Game-Theoretic Autonomous Driving: A Graphs of Convex Sets Approach
Nikolaj Käfer, Ahmed Khalil, Edward Huynh, Efstathios Bakolas, David Fridovich-Keil
TL;DR
The paper tackles multi-vehicle highway planning with strategic, hybrid decision making by framing the problem as a generalized Nash game and solving it with an Iterative Best Response in Graphs of Convex Sets (IBR-GCS). Each vehicle constructs a strategy-dependent GCS capturing lane-specific safe regions over time, turning the best-response into a shortest-path problem on that graph, with a convex relaxation often yielding tight solutions. The authors prove that, in a generalized potential game, exact best-response updates descend a global potential, and they quantify how inexact (relaxed) updates lead to convergence to an approximate generalized Nash equilibrium. Simulations in multi-lane scenarios demonstrate safe, strategically coherent trajectories and overtaking maneuvers, with analyses of convergence and robustness to relaxation looseness.

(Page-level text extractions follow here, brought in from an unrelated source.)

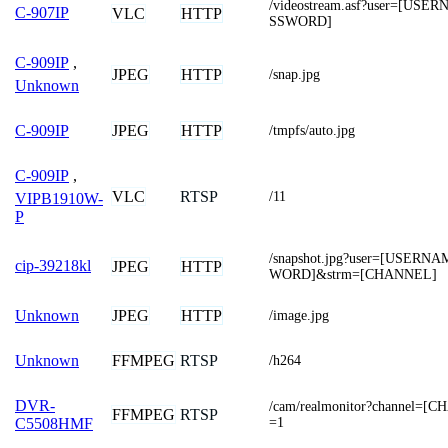
/videostream.asf?user=[US
C-907IP
VLC
HTTP
SSWORD]
C-909IP
,
JPEG
HTTP
/snap.jpg
Unknown
JPEG
HTTP
C-909IP
/tmpfs/auto.jpg
C-909IP
,
VLC
RTSP
/11
VIPB1910W-
P
/snapshot.jpg?user=[USERN
cip-39218kl
JPEG
HTTP
WORD]&strm=[CHANNEL]
JPEG
HTTP
Unknown
/image.jpg
FFMPEG
RTSP
Unknown
/h264
DVR-
/cam/realmonitor?channel=[
FFMPEG
RTSP
=1
C5508HMF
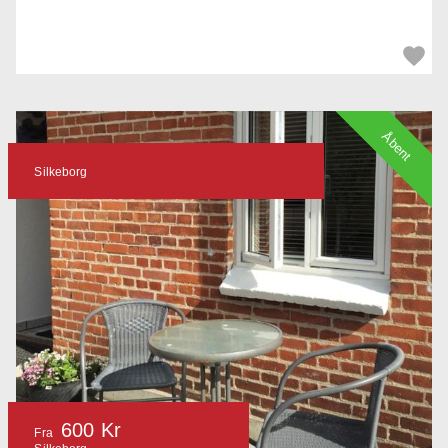
Åbent
Silkeborg
600 Kr
Fra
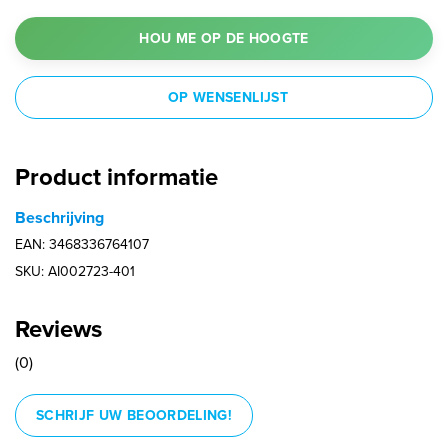
HOU ME OP DE HOOGTE
OP WENSENLIJST
Product informatie
Beschrijving
EAN: 3468336764107
SKU: AI002723-401
Reviews
(0)
SCHRIJF UW BEOORDELING!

The framework effectively separates discrete maneuver selection from continuous trajectory optimization while exploiting convexity to enable scalable planning under interaction constraints.
Abstract
Multi-vehicle autonomous driving couples strategic interaction with hybrid (discrete-continuous) maneuver planning under shared safety constraints. We introduce IBR-GCS, an Iterative Best Response (IBR) planning approach based on the Graphs of Convex Sets (GCS) framework that models highway driving as a generalized noncooperative game. IBR-GCS integrates combinatorial maneuver reasoning, trajectory planning, and game-theoretic interaction within a unified framework. The key novelty is a vehicle-specific, strategy-dependent GCS construction. Specifically, at each best-response update, each vehicle builds its own graph conditioned on the current strategies of the other vehicles, with vertices representing lane-specific, time-varying, convex, collision-free regions and edges encoding dynamically feasible transitions. This yields a shortest-path problem in GCS for each best-response step, which admits an efficient convex relaxation that can be solved using convex optimization tools without exhaustive discrete tree search. We then apply an iterative best-response scheme in which vehicles update their trajectories sequentially and provide conditions under which the resulting inexact updates converge to an approximate generalized Nash equilibrium. Simulation results across multi-lane, multi-vehicle scenarios demonstrate that IBR-GCS produces safe trajectories and strategically consistent interactive behaviors.